# Browning 1911 22 trigger



## blueticker

Has anyone had work done to improve trigger pull on 1911 22? If so, can you elaborate on difficulty, expense, etc?


----------



## Steve M1911A1

Generally speaking, improving a 1911's, or any gun's, trigger pull involves more polishing than cutting or grinding. It is a job for fine-cut files and fine-grit stones, and it is a finicky job that must be done carefully and exactly right.
The first step is to true-up the mating surfaces of sear and hammer. The hammer-notch's surface must be set exactly upon a radial line that originates at the center of the hammer's pivot point. The sear's face must be exactly tangential to the sear's pivot. Both surfaces must be dead flat.
The final step is to polish both of these surfaces until they are both absolutely smooth and slick, while at the same time maintaining the angles you have so carefully already trued-up.
A possible further step might be to also polish the contact surfaces of the trigger's and sear's spring leaves, part of the three-leaf flat spring within most 1911's handles.

As you might be able to understand from this description, this is a job best left to an experienced pistolsmith.
I suggest that, when interviewing a prospective pistolsmith, you ask whether he cuts, grinds, or otherwise alters any spring, particularly the hammer's mainspring. If the 'smith admits to cutting or grinding 1911 mainsprings, go somewhere else.

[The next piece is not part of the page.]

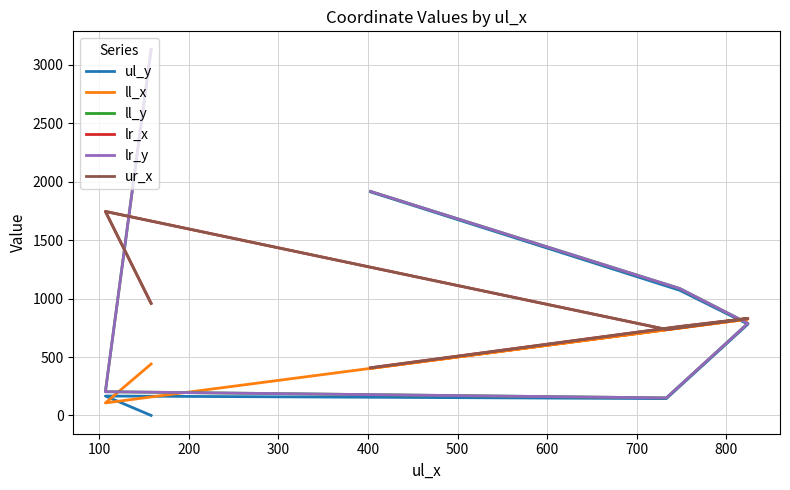

What is the value of the lr_y point at the 4th from the left?

788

I have no idea what this work costs nowadays. However, good work is not cheap.


----------



## rex

Yes,it's not something you can just do,and the low end of jigs and stomes will cost you what a smith will.Reworking the original parts can be as little as $50 to over $100,it depends on exactly what you want and the individual gun's fit and finish inside.Going beyond a polishing and adjusting the sear spring,your thumb safety now will need refit by welding and recutting or replaced.You have to discuss the project with a smith because the price varies.

Looking at how the trigger system works seems pretty simple,and it is,but there's more going on that is not noticed on the surface.If you don't know,what seems fine can actually be for now,but all of a sudden she goes full auto on you.This is the most dangerous area of working on a gun,people can get hurt or die if someone that doesn't know what they're doing starts playing around.Even something as simple as swapping out a trigger to change the shoe length can cause big problems,and has.Nothing is drop in on 1911s,sometimes it just works out that way.

If you just want to lighten the pull,that you can do with a little research from good sources,but if you want to lose any creep and clean up the feel,that's where it gets sticky.


----------



## Neup

I have sent mine to my gunsmith who did a great job. I would not try this myself. Make your self happy have someone who knows what to do work on your gun.


----------



## plp

Just for kicks, try a drop or two of lubricant on the end of the trigger while holding it upside down and let it migrate down the trigger to the action. Sometimes the manufacturer gets a bit happy with the thick grease they use on internal parts, and while you don't want to flush it out, if that is the problem thinning it a bit will smooth it out.


----------